◆ **Source data**:
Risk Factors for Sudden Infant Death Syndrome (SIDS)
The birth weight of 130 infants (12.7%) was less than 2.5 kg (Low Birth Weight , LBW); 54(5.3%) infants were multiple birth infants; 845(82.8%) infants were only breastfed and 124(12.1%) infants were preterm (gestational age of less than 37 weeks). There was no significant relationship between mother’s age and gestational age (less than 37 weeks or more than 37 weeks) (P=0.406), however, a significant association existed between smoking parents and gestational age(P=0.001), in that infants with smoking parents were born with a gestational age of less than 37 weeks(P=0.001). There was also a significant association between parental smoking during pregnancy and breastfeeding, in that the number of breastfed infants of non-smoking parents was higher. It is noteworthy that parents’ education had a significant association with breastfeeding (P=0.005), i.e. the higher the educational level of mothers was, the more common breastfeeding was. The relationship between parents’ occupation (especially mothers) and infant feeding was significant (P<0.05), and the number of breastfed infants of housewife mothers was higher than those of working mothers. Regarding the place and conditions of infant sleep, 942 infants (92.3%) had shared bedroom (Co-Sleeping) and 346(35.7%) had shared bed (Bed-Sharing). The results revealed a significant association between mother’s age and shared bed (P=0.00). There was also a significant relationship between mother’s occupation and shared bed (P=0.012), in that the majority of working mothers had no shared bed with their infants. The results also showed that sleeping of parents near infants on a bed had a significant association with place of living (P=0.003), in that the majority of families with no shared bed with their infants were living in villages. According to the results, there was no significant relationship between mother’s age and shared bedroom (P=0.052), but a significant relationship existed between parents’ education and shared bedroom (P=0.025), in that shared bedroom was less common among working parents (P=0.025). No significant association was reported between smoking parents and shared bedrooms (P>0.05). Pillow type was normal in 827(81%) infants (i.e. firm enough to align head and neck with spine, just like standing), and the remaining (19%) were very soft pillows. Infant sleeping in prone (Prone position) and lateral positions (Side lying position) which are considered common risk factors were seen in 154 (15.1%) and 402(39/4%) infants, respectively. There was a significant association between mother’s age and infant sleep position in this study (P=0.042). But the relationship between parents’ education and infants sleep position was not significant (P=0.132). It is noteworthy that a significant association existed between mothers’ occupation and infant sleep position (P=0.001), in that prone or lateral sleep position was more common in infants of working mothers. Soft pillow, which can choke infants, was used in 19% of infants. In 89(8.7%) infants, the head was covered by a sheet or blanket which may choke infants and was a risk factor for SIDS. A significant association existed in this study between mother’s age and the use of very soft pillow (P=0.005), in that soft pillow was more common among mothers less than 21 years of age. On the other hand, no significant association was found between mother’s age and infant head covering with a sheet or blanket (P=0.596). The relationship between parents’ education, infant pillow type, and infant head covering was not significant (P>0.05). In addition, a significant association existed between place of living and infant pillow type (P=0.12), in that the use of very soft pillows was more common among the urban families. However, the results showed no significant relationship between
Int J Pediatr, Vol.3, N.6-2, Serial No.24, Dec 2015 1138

◆ **Prompt**: Everything in the data above is to be given again, unchanged.

◆ **Finished task**:
Risk Factors for Sudden Infant Death Syndrome (SIDS)
The birth weight of 130 infants (12.7%) was less than 2.5 kg (Low Birth Weight , LBW); 54(5.3%) infants were multiple birth infants; 845(82.8%) infants were only breastfed and 124(12.1%) infants were preterm (gestational age of less than 37 weeks). There was no significant relationship between mother’s age and gestational age (less than 37 weeks or more than 37 weeks) (P=0.406), however, a significant association existed between smoking parents and gestational age(P=0.001), in that infants with smoking parents were born with a gestational age of less than 37 weeks(P=0.001). There was also a significant association between parental smoking during pregnancy and breastfeeding, in that the number of breastfed infants of non-smoking parents was higher. It is noteworthy that parents’ education had a significant association with breastfeeding (P=0.005), i.e. the higher the educational level of mothers was, the more common breastfeeding was. The relationship between parents’ occupation (especially mothers) and infant feeding was significant (P<0.05), and the number of breastfed infants of housewife mothers was higher than those of working mothers. Regarding the place and conditions of infant sleep, 942 infants (92.3%) had shared bedroom (Co-Sleeping) and 346(35.7%) had shared bed (Bed-Sharing). The results revealed a significant association between mother’s age and shared bed (P=0.00). There was also a significant relationship between mother’s occupation and shared bed (P=0.012), in that the majority of working mothers had no shared bed with their infants. The results also showed that sleeping of parents near infants on a bed had a significant association with place of living (P=0.003), in that the majority of families with no shared bed with their infants were living in villages. According to the results, there was no significant relationship between mother’s age and shared bedroom (P=0.052), but a significant relationship existed between parents’ education and shared bedroom (P=0.025), in that shared bedroom was less common among working parents (P=0.025). No significant association was reported between smoking parents and shared bedrooms (P>0.05). Pillow type was normal in 827(81%) infants (i.e. firm enough to align head and neck with spine, just like standing), and the remaining (19%) were very soft pillows. Infant sleeping in prone (Prone position) and lateral positions (Side lying position) which are considered common risk factors were seen in 154 (15.1%) and 402(39/4%) infants, respectively. There was a significant association between mother’s age and infant sleep position in this study (P=0.042). But the relationship between parents’ education and infants sleep position was not significant (P=0.132). It is noteworthy that a significant association existed between mothers’ occupation and infant sleep position (P=0.001), in that prone or lateral sleep position was more common in infants of working mothers. Soft pillow, which can choke infants, was used in 19% of infants. In 89(8.7%) infants, the head was covered by a sheet or blanket which may choke infants and was a risk factor for SIDS. A significant association existed in this study between mother’s age and the use of very soft pillow (P=0.005), in that soft pillow was more common among mothers less than 21 years of age. On the other hand, no significant association was found between mother’s age and infant head covering with a sheet or blanket (P=0.596). The relationship between parents’ education, infant pillow type, and infant head covering was not significant (P>0.05). In addition, a significant association existed between place of living and infant pillow type (P=0.12), in that the use of very soft pillows was more common among the urban families. However, the results showed no significant relationship between
Int J Pediatr, Vol.3, N.6-2, Serial No.24, Dec 2015 1138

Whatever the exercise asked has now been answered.